Our Imaginative Leap: Making Connections through Literature and Conversations, theme was enhanced by a panel of people chosen to teach us what it is like to walk in their shoes. Mr. and Mrs. Bond taught us what it was like to live in a partial and non-hearing world. Diego shared his story of an Ecuadorian man coming to work in the United States and having to adjust to a different culture. Maysa spoke of her life as a minority in America, a Muslim woman.

It was my role to introduce our panel of guests. My introduction: "In the early 90s Tony and I were waiting for a cab. The head valet dressed to clearly show his position, whistled for the cab. We could see the expected cab but his trunk was open and he was conversing with other cab drivers. There was a short delay before he rushed to the driver seat and pulled up next to us. The valet verbally attacked the man for his delay; it was forceful and over the top. Tony and I were uncomfortable watching the valet berate a grown man who appeared to be guilty of such  a minor infraction. When we got in the back of the cab, the discomfort continued. The man was visibly shaken and then he opened up.

'He doesn’t know who I am,' were his first words.

'I am a doctor who escaped Afghanistan because I would have been killed.'

Those words have stayed with me for more almost two decades.
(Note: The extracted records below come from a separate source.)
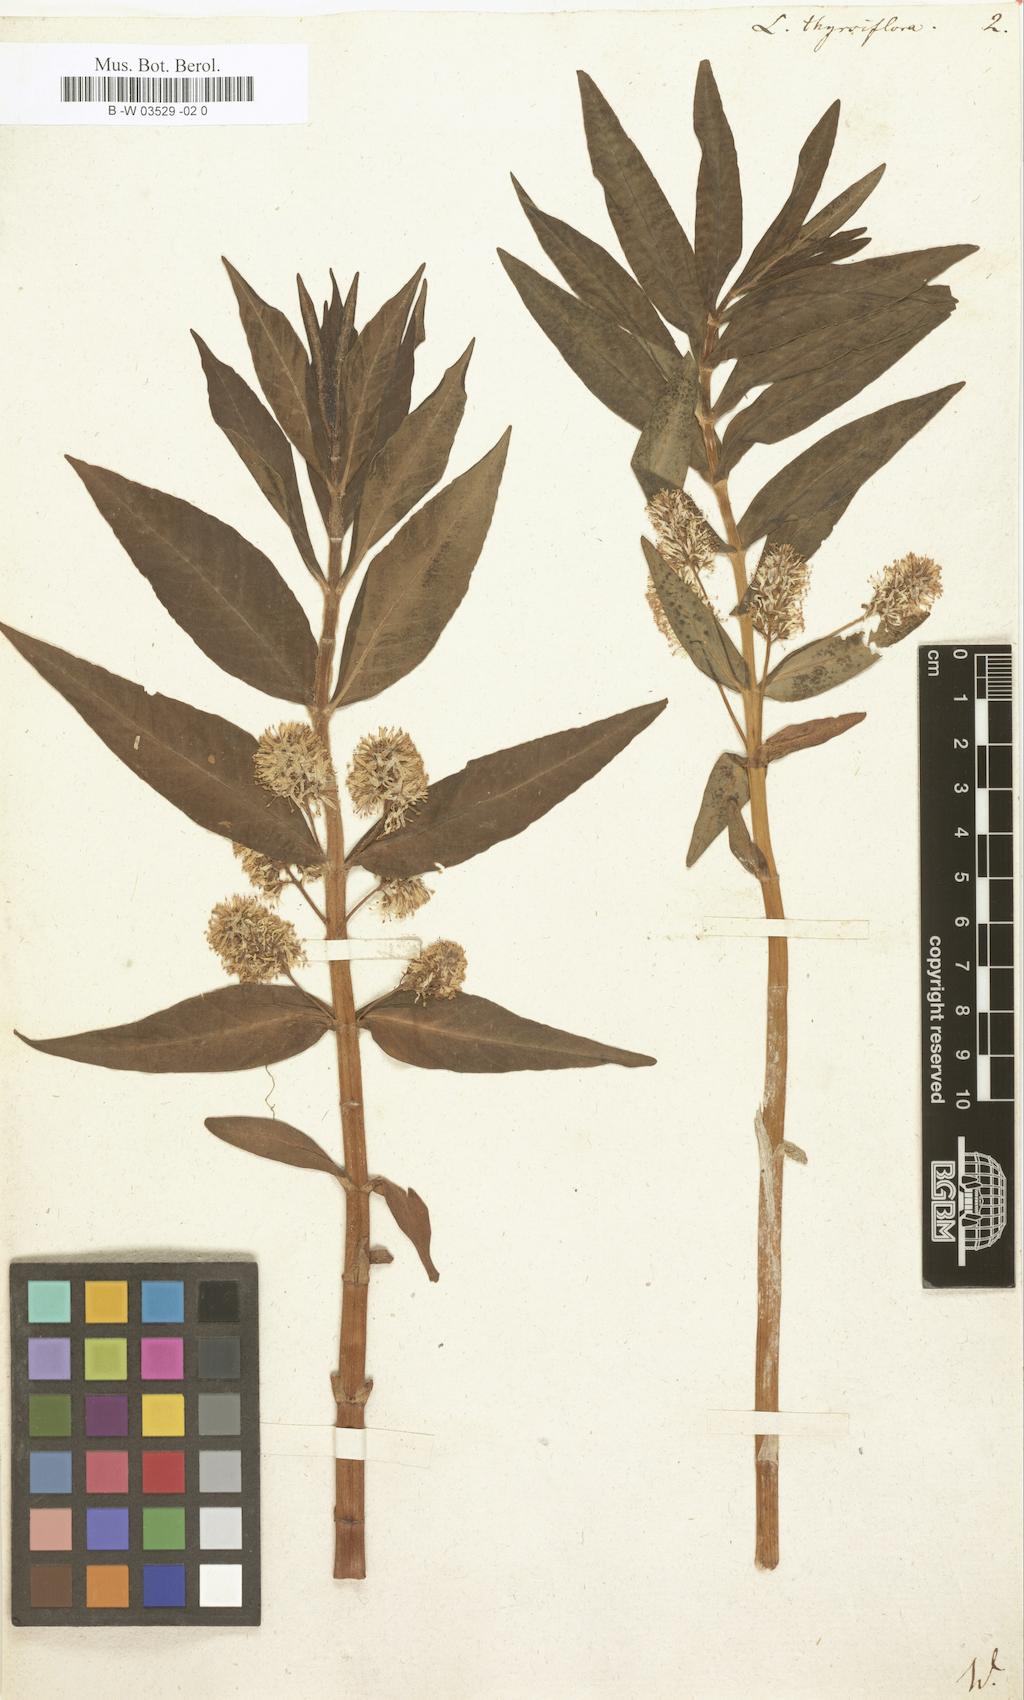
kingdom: Plantae
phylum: Tracheophyta
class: Magnoliopsida
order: Ericales
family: Primulaceae
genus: Lysimachia
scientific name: Lysimachia thyrsiflora
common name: Tufted loosestrife
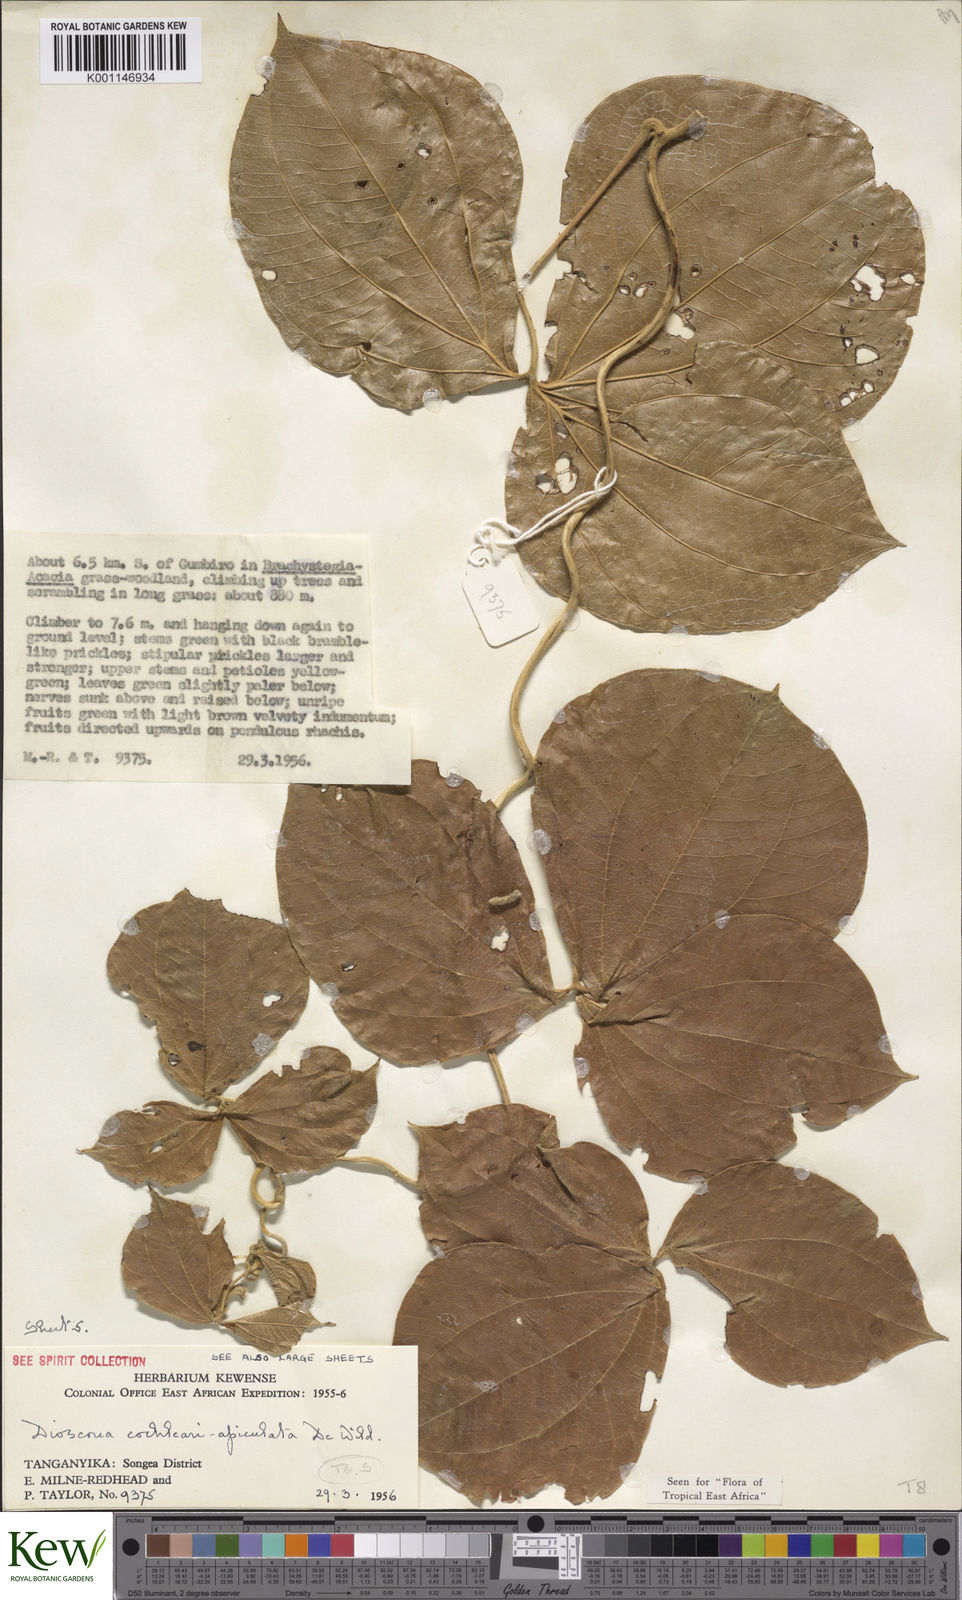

In the spirit of human connection, our guests will share their stories to help us see and know who they really are."

After their incredible presentations, I had the privilege of closing the gala with my conversation with Syrian refugees in Athens. It was a tender experience (posted in January).

Probably the greatest lesson I learned was from the three most important people sitting in the audience. My children.

Normally I wouldn't have invited them. If I am speaking, even dancing (just twice), I keep it to myself.  I don't want the focus to be on me. Yet, after their attendance at the gala, I saw a different side to my position--it now seems selfish. Why shouldn't they have the chance to learn about me, to see a different side of their perceived MomIt hit me that I won't be alive forever; I need to give in a different way than I am used to giving.

Generosity isn't all about material things; it's about experience and the revealing of oneself.